**Task requirements**:
Output the text read from all the items as a JSON list of strings, with one string per line and blank lines left out. Leave the pictures out of the answer.

**Given information**:
* * * * * * *

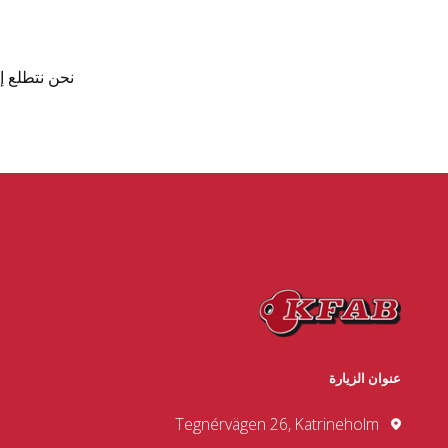
نحن نتطلع إ
عنوان الزيارة
Tegnérvägen 26, Katrineholm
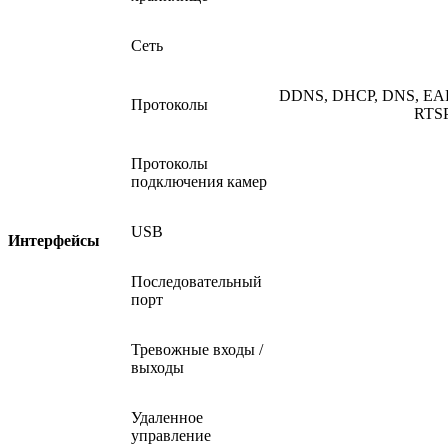
Сеть
DDNS, DHCP, DNS, EAP-
Протоколы
RTSP
Протоколы
подключения камер
USB
Интерфейсы
Последовательный
порт
Тревожные входы /
выходы
Удаленное
управление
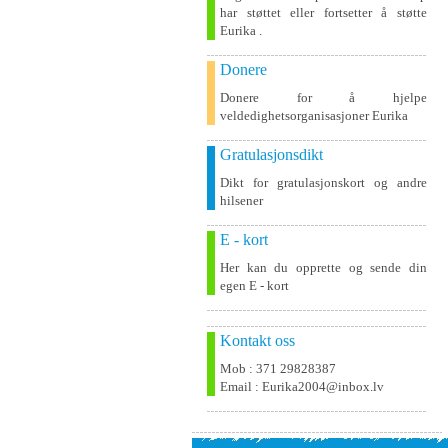
har støttet eller fortsetter å støtte
Eurika .
Donere
Donere for å hjelpe
veldedighetsorganisasjoner Eurika
Gratulasjonsdikt
Dikt for gratulasjonskort og andre
hilsener
E - kort
Her kan du opprette og sende din
egen E - kort
Kontakt oss
Mob : 371 29828387
Email : Eurika2004@inbox.lv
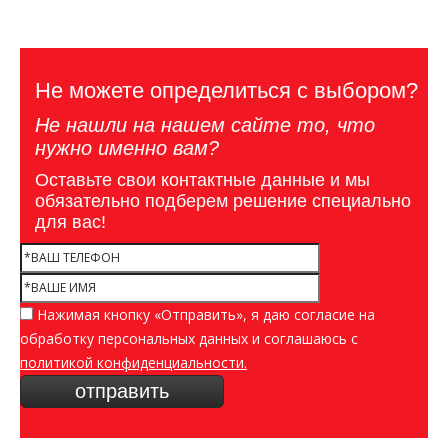
Не можете определиться с выбором?
Не нашли на нашем сайте то, что
нужно именно вам?
Оставьте свои контактные данные и мы
обязательно подберем решение специально
для вас!
Нажимая кнопку «Отправить», я даю согласие на
обработку персональных данных и соглашаюсь c
политикой конфиденциальности.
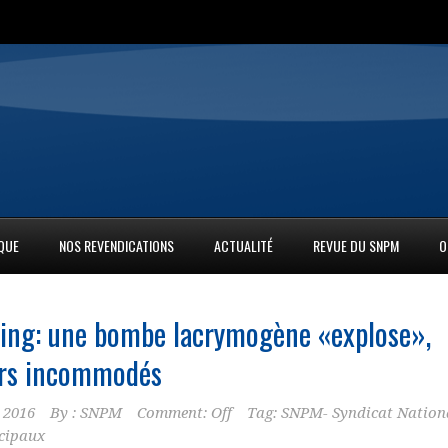
IQUE
NOS REVENDICATIONS
ACTUALITÉ
REVUE DU SNPM
O
ing: une bombe lacrymogène «explose»,
ers incommodés
 2016
By :
SNPM
Comment: Off
Tag:
SNPM- Syndicat Nation
icipaux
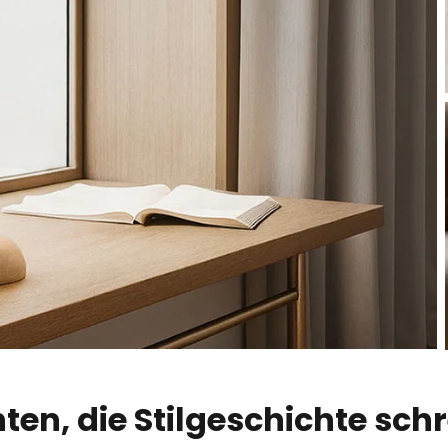
ten, die Stilgeschichte sch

* * * * * * *

**Task solution**:
[
  "نحن نتطلع إ",
  "عنوان الزيارة",
  "Tegnérvägen 26, Katrineholm",
  "Сеть",
  "DDNS, DHCP, DNS, EAP-",
  "Протоколы",
  "RTSP",
  "Протоколы",
  "подключения камер",
  "USB",
  "Интерфейсы",
  "Последовательный",
  "порт",
  "Тревожные входы /",
  "выходы",
  "Удаленное",
  "управление",
  "har støttet eller fortsetter å støtte",
  "Eurika .",
  "Donere",
  "Donere for å hjelpe",
  "veldedighetsorganisasjoner Eurika",
  "Gratulasjonsdikt",
  "Dikt for gratulasjonskort og andre",
  "hilsener",
  "E - kort",
  "Her kan du opprette og sende din",
  "egen E - kort",
  "Kontakt oss",
  "Mob : 371 29828387",
  "Email : Eurika2004@inbox.lv",
  "Не можете определиться с выбором?",
  "Не нашли на нашем сайте то, что",
  "нужно именно вам?",
  "Оставьте свои контактные данные и мы",
  "обязательно подберем решение специально",
  "для вас!",
  "Нажимая кнопку «Отправить», я даю согласие на",
  "обработку персональных данных и соглашаюсь c",
  "политикой конфиденциальности.",
  "IQUE",
  "NOS REVENDICATIONS",
  "ACTUALITÉ",
  "REVUE DU SNPM",
  "O",
  "ing: une bombe lacrymogène «explose»,",
  "ers incommodés",
  " 2016",
  "By :",
  "SNPM",
  "Comment: Off",
  "Tag:",
  "SNPM- Syndicat Nation",
  "icipaux",
  "ten, die Stilgeschichte sch"
]